WASHINGTON, D.C. – MIRCON – Organizations understand the importance of incident response planning, but they remain woefully unprepared when it comes to giving investigators the information they need to deal with a breach.
Considering the venue—MIRcon is Mandiant’s (now part of FireEye) annual conference—it makes sense that the overarching focus was on incident response. However, just having an incident response plan is not enough if the organization is not sufficiently prepared to execute all the steps in the plan, said Marshall Heilman, a consultant with FireEye’s Mandiant, and Craig Hoffman, a partner at BakerHostetler.
CISOs face a difficult landscape, as they have to deal with evolving security threats, operational challenges, emerging technologies, and budgetary constraints, Heilman said. There are some things CISOs can do—Security 101—which reduce risk as well as to make sure the organization is “compromise-ready,” Heilman said.
“I don’t believe you can prevent all breaches. I do believe that all breaches can be mitigated,” Heilman said.
Preparation is key, as organizations have to consider beforehand how they will react to a breach and how they will work with investigators, Heilman and Hoffman said. This includes understanding what kind of questions the investigators will ask, having necessary pieces of information readily available, and planning how to communicate with law enforcement, victims, regulators, and the media. CISOs have to identify beforehand who would be responsible for managing incident response, as well knowing the external contacts and internal employees who will be part of the investigation. Running simulations and drills will help organizations figure out the answers and close gaps beforehand. While this level of preparation won’t prevent breaches, it can minimize the damage and speed up the investigation, they said.

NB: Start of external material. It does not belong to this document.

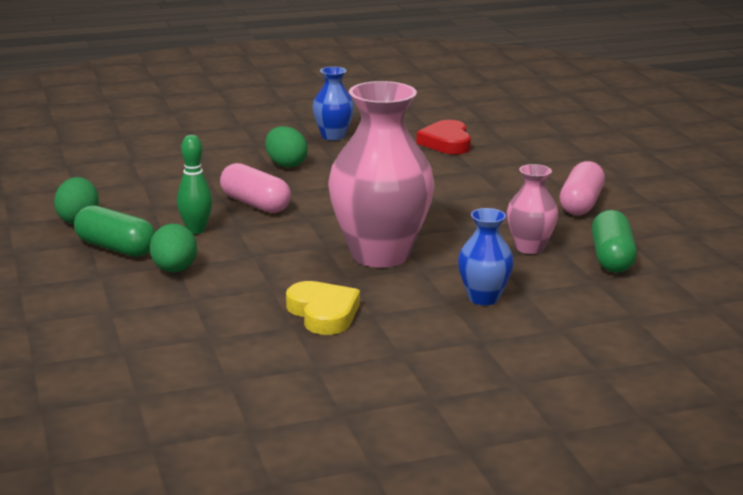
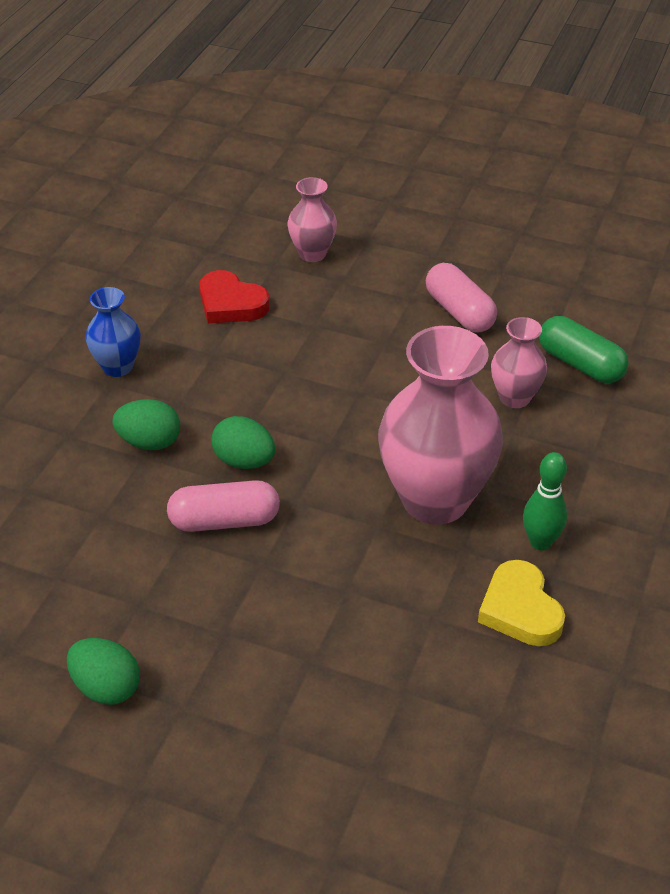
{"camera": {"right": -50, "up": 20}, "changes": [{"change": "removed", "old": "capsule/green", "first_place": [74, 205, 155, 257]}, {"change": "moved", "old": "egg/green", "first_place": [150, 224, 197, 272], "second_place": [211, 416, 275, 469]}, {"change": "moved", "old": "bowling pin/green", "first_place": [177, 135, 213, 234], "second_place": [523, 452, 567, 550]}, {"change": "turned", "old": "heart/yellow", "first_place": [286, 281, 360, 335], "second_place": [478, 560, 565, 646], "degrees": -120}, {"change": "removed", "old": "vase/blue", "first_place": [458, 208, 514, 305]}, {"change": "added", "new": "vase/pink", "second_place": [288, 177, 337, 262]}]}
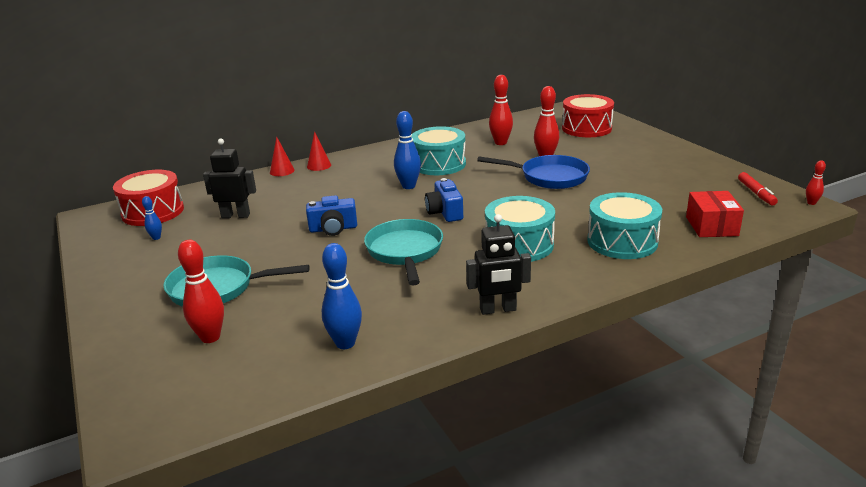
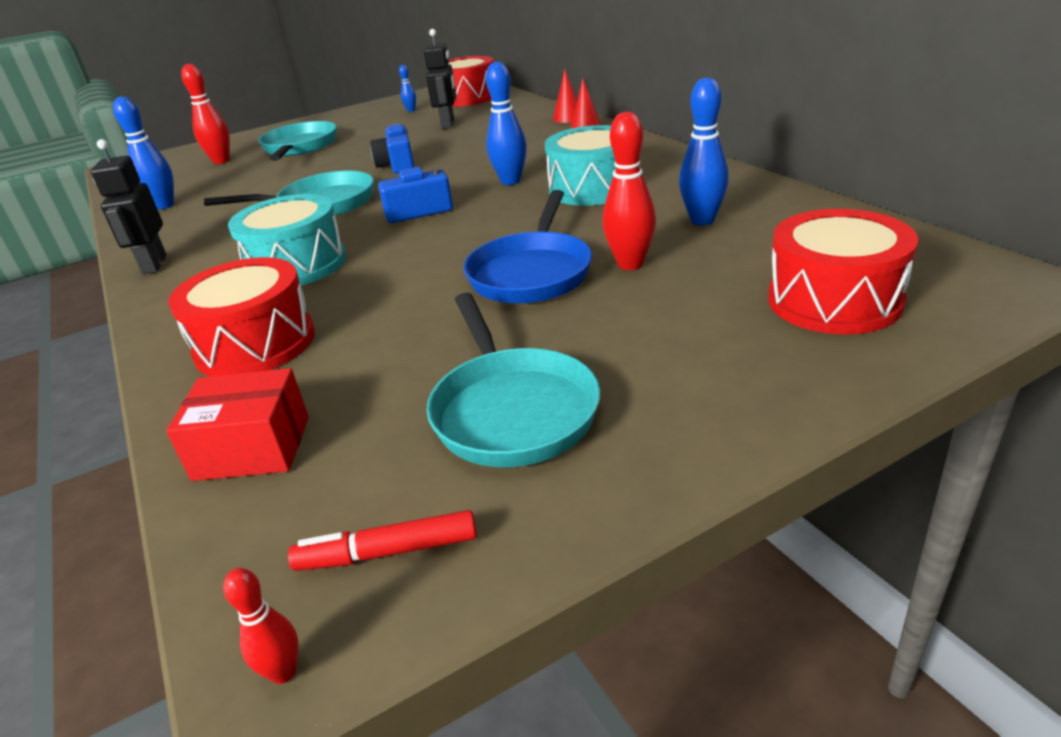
{"camera": {"right": 90, "up": 5}, "changes": [{"change": "recoloured", "old": "bowling pin/red", "new": "bowling pin/blue", "first_place": [489, 75, 513, 145], "second_place": [679, 77, 729, 225]}, {"change": "recoloured", "old": "drum/turquoise", "new": "drum/red", "first_place": [587, 192, 662, 259], "second_place": [168, 257, 315, 376]}, {"change": "added", "new": "pan/turquoise", "second_place": [427, 293, 600, 467]}]}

“You may be in the media for being breached, but you don’t have to be fore not knowing what you are doing,” Hoffman said.
One of the first things investigators will ask for is information about the network, but many organizations don’t have an accurate and up-to-date network diagram. “I need to learn the network as fast as humanly possible,” he said, noting that when he has to map out the environment on his own, it is a “waste of time” that would be better spent actually investigating the breach.
“Understand the types of questions the investigators are going to ask, and can you give the answers,” Heilman said.
Organizations frequently don’t have logs investigators can use, or the logs are missing some critical elements. One client Heilman worked with had hundreds of internal DNS servers and four external servers, but was logging only external DNS traffic. The organization thought it had logs, but as Heilman discovered, there was no way for the investigators to pin down which computer made a particular DNS request, making it difficult to trace which machine was communicating with the malicious network.
While DHCP make it easier to network many computers, it also makes things difficult for investigators unless the organization is diligent about capturing hostname and IP address information. For example, if there is no detailed list of which IP addresses have been assigned to which hostnames, investigators are stymied trying to track down which endpoint device was implicated in the attack. The situation gets even more challenging if NAT is in use, and only external IP addresses are being logged. Even with the IP address in hand, investigators can’t easily identify which computer is compromised unless this level of information is logged somewhere.
“Simple questions; Not so easy to answer,” Heilman said.
Organizations need to be able to figure out where the malicious file currently is stored, how it came in to the network, and what other machines on the network it has spread to. This requires knowing all the systems a user account can authenticate to, what IP addresses a computer has communicated with, and which systems performed a DNS query.
“Most organizations cannot easily do that. And time is one thing you don’t have in an investigation,” Heilman said.
Finally, organizations should be talking about how they will communicate with regulators, law enforcement, victims, and press. They shouldn’t go as far as preparing a canned statement because the best approach is to customize what they say to include specifics related to the incident. “There is some advantage in thinking about what you’ll say, when you’ll say, and how you’ll say it,” Hoffman said.
It’s also important to say only what the organization definitely knows to avoid overpromising. For example, if the organization at first says financial information wasn’t compromised without any proof and then realizes later the data was exposed, it hurts the organization. “If you have to change that message, that will affect your credibility,” Hoffman said.
Ideally, the organization should know four things before going public about the breach: “What happened, how it happened, what you are doing to prevent it from happening again, and what you are doing to protect people affected by the incident.”